Abstract
INTRODUCTION
To examine the extent to which positron emission tomography (PET)-, cerebrospinal fluid (CSF)-, and plasma-related amyloid-β/tau/neurodegeneration (A/T/N) biomarkers are associated with Alzheimer’s disease (AD) neuropathology at autopsy.
METHODS
A total of 100 participants who respectively underwent antemortem biomarker measurements and postmortem neuropathology were included in the Alzheimer’s Disease Neuroimaging Initiative (ADNI). We examined the associations of PET-, CSF-, and plasma-related A/T/N biomarkers in combinations or alone with AD neuropathological changes (ADNC).
RESULTS
PET- and CSF-related A/T/N biomarkers in combination showed high concordance with the ADNC stage and alone showed high accuracy in discriminating autopsy-confirmed AD. However, the plasma-related A/T/N biomarkers alone showed better discriminative performance only when combined with apolipoprotein E (APO)E ε4 genotype.
DISCUSSION
This study supports that PET- and CSF-related A/T/N profiles can be used to predict accurately the stages of AD neuropathology. For diagnostic settings, PET-, CSF-, and plasma-related A/T/N biomarkers are all useful diagnostic tools to detect the presence of AD neuropathology.
HIGHLIGHTS
PET- and CSF-related A/T/N biomarkers in combination can accurately predict the specific stages of AD neuropathology.

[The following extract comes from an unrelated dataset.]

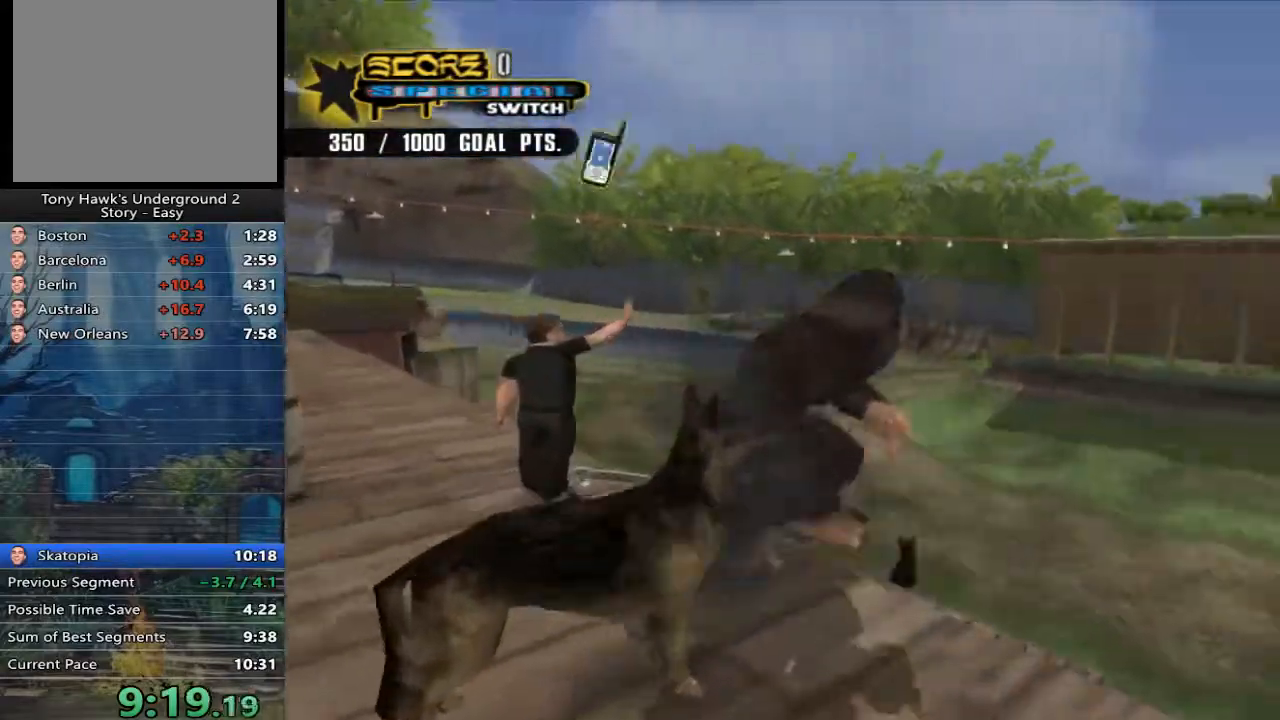
{"buttons": ["A"], "left_stick": "center", "right_stick": "center", "events": [[83, "B", "up"], [317, "left_stick", "center"]]}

PET- and CSF-related A/T/N biomarkers alone may serve as a precise diagnostic tool for detecting AD neuropathology at autopsy.
Plasma-related A/T/N biomarkers may need combined risk factors when used as a diagnostic tool.
Aβ PET and CSF p-tau181/Aβ42 were most consistent with Aβ pathology, while tau PET and CSF p-tau181/Aβ42 were most consistent with tau pathology.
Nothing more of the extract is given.